Top of INPUT DATA

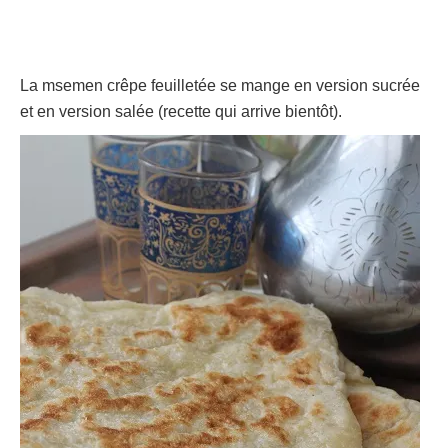
La msemen crêpe feuilletée se mange en version sucrée
et en version salée (recette qui arrive bientôt).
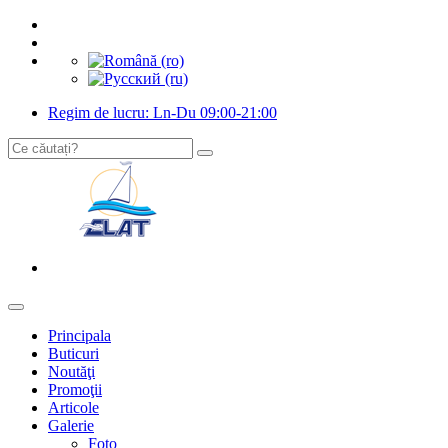
Regim de lucru: Ln-Du 09:00-21:00
Principala
Buticuri
Noutăţi
Promoţii
Articole
Galerie
Foto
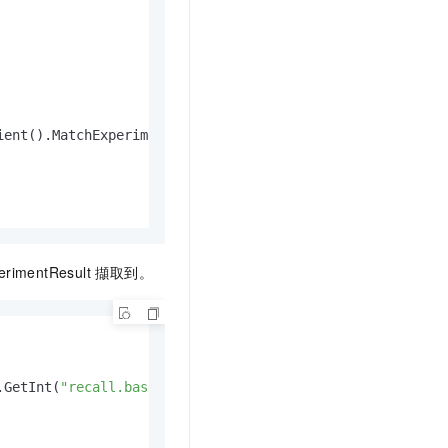
ent().MatchExperiment(c.param.SceneId, &abcontext)

imentResult 擷取到。
.GetInt(
"recall.base.count"
, count)
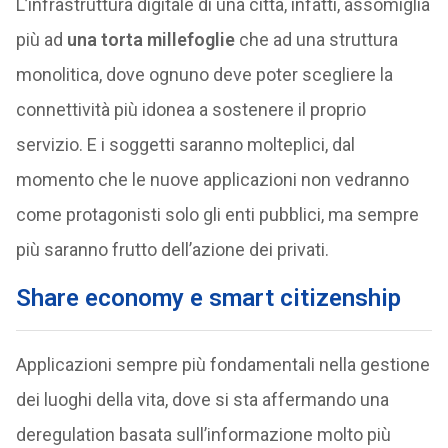
L’infrastruttura digitale di una città, infatti, assomiglia
più ad
una torta millefoglie
che ad una struttura
monolitica, dove ognuno deve poter scegliere la
connettività più idonea a sostenere il proprio
servizio. E i soggetti saranno molteplici, dal
momento che le nuove applicazioni non vedranno
come protagonisti solo gli enti pubblici, ma sempre
più saranno frutto dell’azione dei privati.
Share economy e smart citizenship
Applicazioni sempre più fondamentali nella gestione
dei luoghi della vita, dove si sta affermando una
deregulation basata sull’informazione molto più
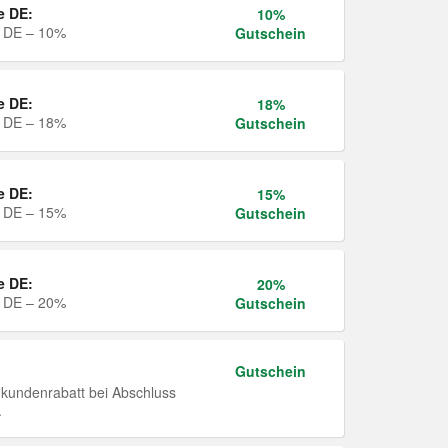
e DE:
10%
e DE – 10%
Gutschein
e DE:
18%
e DE – 18%
Gutschein
e DE:
15%
e DE – 15%
Gutschein
e DE:
20%
e DE – 20%
Gutschein
Gutschein
undenrabatt bei Abschluss
.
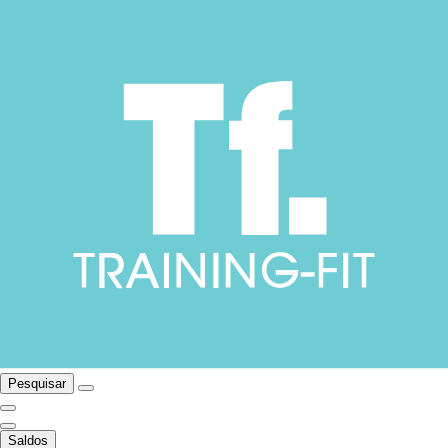
Pesquisar
Saldos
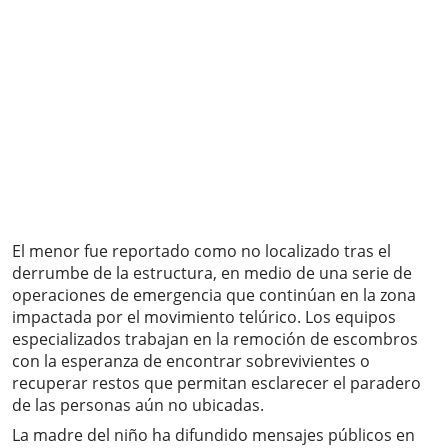
El menor fue reportado como no localizado tras el
derrumbe de la estructura, en medio de una serie de
operaciones de emergencia que continúan en la zona
impactada por el movimiento telúrico. Los equipos
especializados trabajan en la remoción de escombros
con la esperanza de encontrar sobrevivientes o
recuperar restos que permitan esclarecer el paradero
de las personas aún no ubicadas.
La madre del niño ha difundido mensajes públicos en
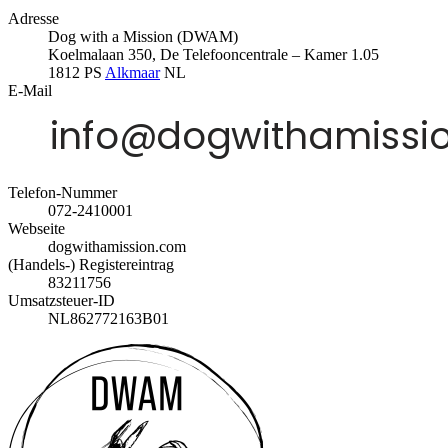
Adresse
Dog with a Mission (DWAM)
Koelmalaan 350, De Telefooncentrale – Kamer 1.05
1812 PS
Alkmaar
NL
E-Mail
Telefon-Nummer
072-2410001
Webseite
dogwithamission.com
(Handels-) Registereintrag
83211756
Umsatzsteuer-ID
NL862772163B01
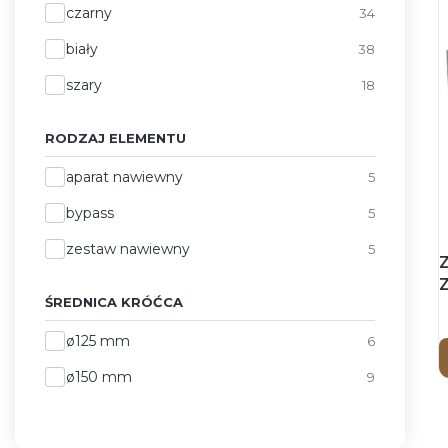
czarny
34
biały
38
szary
18
RODZAJ ELEMENTU
Rodzaj elementu
aparat nawiewny
5
bypass
5
zestaw nawiewny
5
ŚREDNICA KRÓĆCA
Średnica króćca
ø125 mm
6
ø150 mm
9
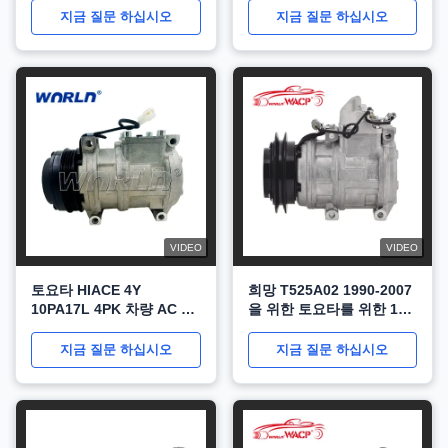
SL600 스프린터 비토 3.2
지금 질문 하십시오
지금 질문 하십시오
WXMB008
VIDEO
VIDEO
토요타 HIACE 4Y
희망 T525A02 1990-2007
10PA17L 4PK 차량 AC 조
을 위한 토요타를 위한 12V
절 압축기
압축기 자동차 공조 장치
10PA15C 1A
지금 질문 하십시오
지금 질문 하십시오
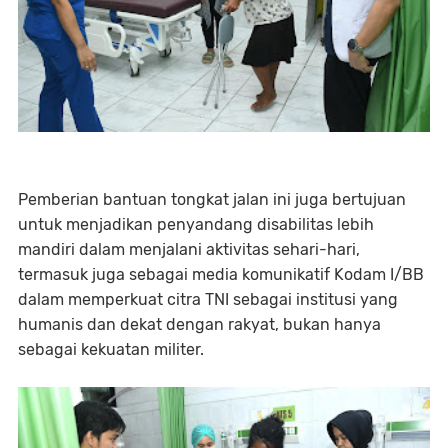
Pemberian bantuan tongkat jalan ini juga bertujuan
untuk menjadikan penyandang disabilitas lebih
mandiri dalam menjalani aktivitas sehari-hari,
termasuk juga sebagai media komunikatif Kodam I/BB
dalam memperkuat citra TNI sebagai institusi yang
humanis dan dekat dengan rakyat, bukan hanya
sebagai kekuatan militer.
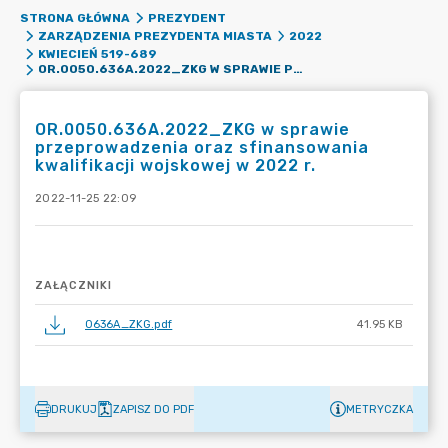
STRONA GŁÓWNA
PREZYDENT
ZARZĄDZENIA PREZYDENTA MIASTA
2022
KWIECIEŃ 519-689
OR.0050.636A.2022_ZKG W SPRAWIE PRZEPROWADZENIA ORAZ SFINANSOWANIA KWALIFIKACJI WOJSKOWEJ W 2022 R.
OR.0050.636A.2022_ZKG w sprawie
przeprowadzenia oraz sfinansowania
kwalifikacji wojskowej w 2022 r.
2022-11-25 22:09
ZAŁĄCZNIKI
0636A_ZKG.pdf
41.95 KB
DRUKUJ
ZAPISZ DO PDF
METRYCZKA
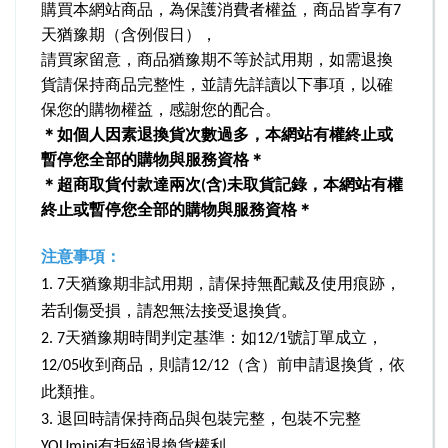
購買本網站商品，為保護消費者權益，商品皆享有7
天猶豫期（含例假日），
請買家留意，商品猶豫期不等於試用期，如需退換
貨請保持商品完整性，並請先詳讀以下事項，以確
保您的購物權益，感謝您的配合。
＊如個人因素退換貨次數過多，本網站有權終止或
暫停您全部的購物與服務資格＊
＊超商取貨付款達兩次(含)未取貨記錄，本網站有權
終止或暫停您全部的購物與服務資格＊
注意事項：
1. 7
天猶豫期非試用期，請保持無配戴及使用痕跡，
若刮傷受損，請恕無法接受退換貨。
2. 7
天猶豫期時間判定基準：如12/1號訂單成立，
12/05收到商品，則請12/12（含）前申請退換貨，依
此類推。
3.
退回時請保持商品與包裝完整，包裝不完整
YOUmini有拒絕退換貨權利。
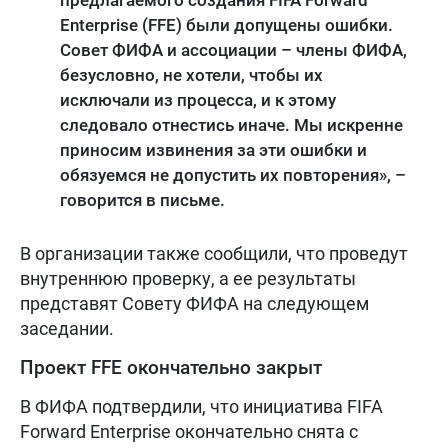
Enterprise (FFE) были допущены ошибки.
Совет ФИФА и ассоциации – члены ФИФА,
безусловно, не хотели, чтобы их
исключали из процесса, и к этому
следовало отнестись иначе. Мы искренне
приносим извинения за эти ошибки и
обязуемся не допустить их повторения», –
говорится в письме.
В организации также сообщили, что проведут
внутреннюю проверку, а ее результаты
представят Совету ФИФА на следующем
заседании.
Проект FFE окончательно закрыт
В ФИФА подтвердили, что инициатива FIFA
Forward Enterprise окончательно снята с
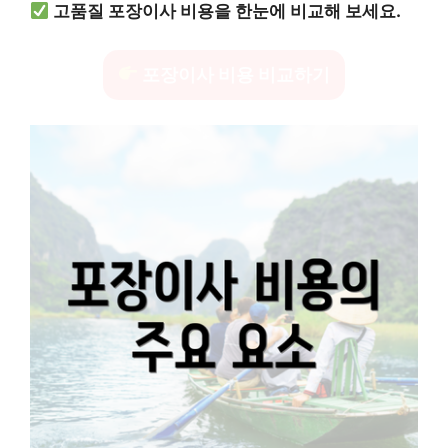
고품질 포장이사 비용을 한눈에 비교해 보세요.
포장이사 비용 비교하기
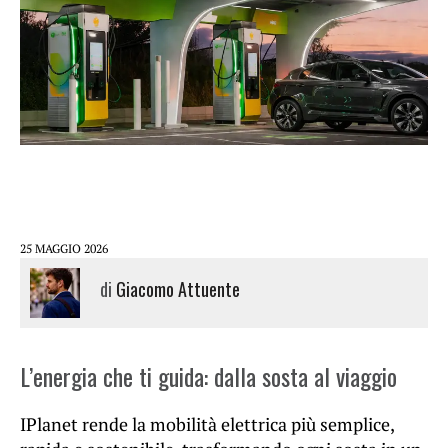
25 MAGGIO 2026
di
Giacomo Attuente
L’energia che ti guida: dalla sosta al viaggio
IPlanet rende la mobilità elettrica più semplice,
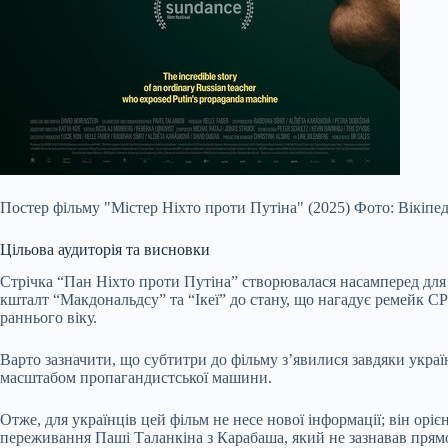
Постер фільму "Містер Ніхто проти Путіна" (2025) Фото: Вiкiпед
Цільова аудиторія та висновки
Стрічка “Пан Ніхто проти Путіна” створювалася насамперед для з
кшталт “Макдональдсу” та “Ікеї” до стану, що нагадує ремейк СР
раннього віку.
Варто зазначити, що субтитри до фільму з’явилися завдяки україн
масштабом пропагандистської машини.
Отже, для українців цей фільм не несе нової інформації; він ор
переживання Паші Таланкіна з Карабаша, який не зазнавав прямої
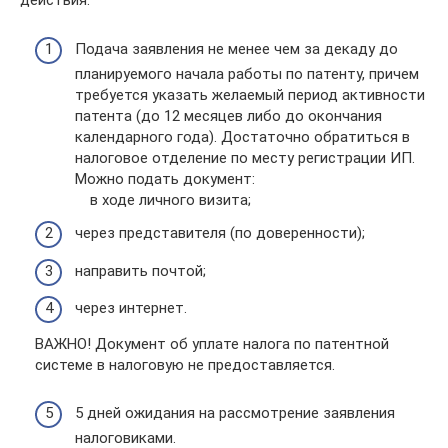
действия:
Подача заявления не менее чем за декаду до
планируемого начала работы по патенту, причем
требуется указать желаемый период активности
патента (до 12 месяцев либо до окончания
календарного года). Достаточно обратиться в
налоговое отделение по месту регистрации ИП.
Можно подать документ:
в ходе личного визита;
через представителя (по доверенности);
направить почтой;
через интернет.
ВАЖНО! Документ об уплате налога по патентной
системе в налоговую не предоставляется.
5 дней ожидания на рассмотрение заявления
налоговиками.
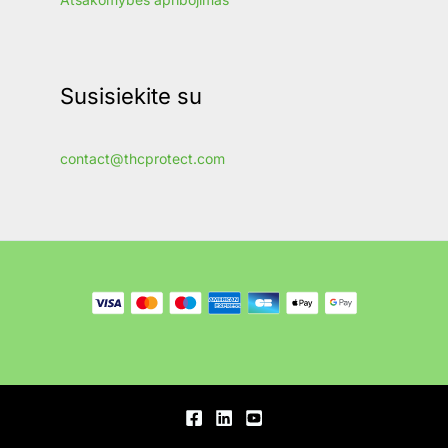
Susisiekite su
contact@thcprotect.com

Bottom of INPUT DATA

EXERCISE GOAL: Locate each line above that contains the string "ФИФА" and copy it out in full. Treat case as significant.

OUTPUT BELOW:
Совет ФИФА и ассоциации – члены ФИФА,
представят Совету ФИФА на следующем
В ФИФА подтвердили, что инициатива FIFA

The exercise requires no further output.